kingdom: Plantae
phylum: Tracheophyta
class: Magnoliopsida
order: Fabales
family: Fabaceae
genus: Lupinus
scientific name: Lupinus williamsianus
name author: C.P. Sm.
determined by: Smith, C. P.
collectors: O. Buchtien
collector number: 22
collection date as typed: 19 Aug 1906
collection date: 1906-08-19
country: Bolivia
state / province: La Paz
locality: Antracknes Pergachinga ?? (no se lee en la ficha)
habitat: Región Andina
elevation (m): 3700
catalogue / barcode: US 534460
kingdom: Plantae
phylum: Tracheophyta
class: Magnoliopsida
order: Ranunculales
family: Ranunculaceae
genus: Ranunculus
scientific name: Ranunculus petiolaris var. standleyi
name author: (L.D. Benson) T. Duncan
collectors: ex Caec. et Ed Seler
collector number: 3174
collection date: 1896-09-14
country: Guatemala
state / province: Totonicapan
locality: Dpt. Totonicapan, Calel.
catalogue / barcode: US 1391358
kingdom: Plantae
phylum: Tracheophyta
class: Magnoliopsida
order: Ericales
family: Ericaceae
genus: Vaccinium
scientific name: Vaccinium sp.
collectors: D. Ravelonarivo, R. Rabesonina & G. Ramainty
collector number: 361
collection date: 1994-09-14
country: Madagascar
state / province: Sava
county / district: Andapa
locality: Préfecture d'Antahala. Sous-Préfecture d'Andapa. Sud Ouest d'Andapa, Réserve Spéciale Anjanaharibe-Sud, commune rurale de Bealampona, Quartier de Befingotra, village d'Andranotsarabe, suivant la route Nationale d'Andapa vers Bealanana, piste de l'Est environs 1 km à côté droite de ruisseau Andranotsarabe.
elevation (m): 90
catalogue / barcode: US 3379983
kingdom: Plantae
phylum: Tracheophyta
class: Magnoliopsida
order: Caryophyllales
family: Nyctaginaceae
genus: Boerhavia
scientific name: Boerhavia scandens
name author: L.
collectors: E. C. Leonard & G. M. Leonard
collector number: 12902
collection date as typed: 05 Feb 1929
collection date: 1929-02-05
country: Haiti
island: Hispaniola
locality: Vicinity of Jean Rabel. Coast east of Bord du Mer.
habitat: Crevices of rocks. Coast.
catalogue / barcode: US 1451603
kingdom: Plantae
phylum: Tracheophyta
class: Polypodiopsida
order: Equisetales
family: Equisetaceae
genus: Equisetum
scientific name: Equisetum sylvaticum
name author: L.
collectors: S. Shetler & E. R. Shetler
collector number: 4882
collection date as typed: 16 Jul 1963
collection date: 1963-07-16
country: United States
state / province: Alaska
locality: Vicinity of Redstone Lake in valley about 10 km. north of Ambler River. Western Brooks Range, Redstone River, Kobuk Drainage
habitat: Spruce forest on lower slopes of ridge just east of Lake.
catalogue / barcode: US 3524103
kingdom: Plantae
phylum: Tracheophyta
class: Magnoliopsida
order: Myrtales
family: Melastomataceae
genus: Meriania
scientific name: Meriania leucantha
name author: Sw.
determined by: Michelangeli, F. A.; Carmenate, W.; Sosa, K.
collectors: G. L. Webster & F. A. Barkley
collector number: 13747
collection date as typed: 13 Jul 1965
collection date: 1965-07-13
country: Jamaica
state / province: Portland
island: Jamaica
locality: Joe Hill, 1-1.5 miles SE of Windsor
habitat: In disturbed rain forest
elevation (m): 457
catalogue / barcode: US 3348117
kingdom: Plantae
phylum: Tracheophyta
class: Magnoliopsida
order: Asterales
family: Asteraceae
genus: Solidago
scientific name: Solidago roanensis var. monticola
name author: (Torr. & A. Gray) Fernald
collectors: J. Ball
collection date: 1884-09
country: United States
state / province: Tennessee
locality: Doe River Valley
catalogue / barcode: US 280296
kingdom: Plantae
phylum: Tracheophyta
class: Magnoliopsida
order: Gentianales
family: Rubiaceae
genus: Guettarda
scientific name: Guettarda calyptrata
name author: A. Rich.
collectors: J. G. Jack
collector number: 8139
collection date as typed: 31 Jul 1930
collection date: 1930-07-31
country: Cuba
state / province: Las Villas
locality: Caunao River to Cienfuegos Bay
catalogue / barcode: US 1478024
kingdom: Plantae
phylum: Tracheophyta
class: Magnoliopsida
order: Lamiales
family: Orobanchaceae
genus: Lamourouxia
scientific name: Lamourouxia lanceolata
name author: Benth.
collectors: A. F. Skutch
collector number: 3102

(INSTRUCTION)
Please copy out the stretch of the material above, from the line containing "collection date: 1994-09-14" through the line containing "elevation (m): 90", keeping every line unchanged.

(EXERCISE RESULT)
collection date: 1994-09-14
country: Madagascar
state / province: Sava
county / district: Andapa
locality: Préfecture d'Antahala. Sous-Préfecture d'Andapa. Sud Ouest d'Andapa, Réserve Spéciale Anjanaharibe-Sud, commune rurale de Bealampona, Quartier de Befingotra, village d'Andranotsarabe, suivant la route Nationale d'Andapa vers Bealanana, piste de l'Est environs 1 km à côté droite de ruisseau Andranotsarabe.
elevation (m): 90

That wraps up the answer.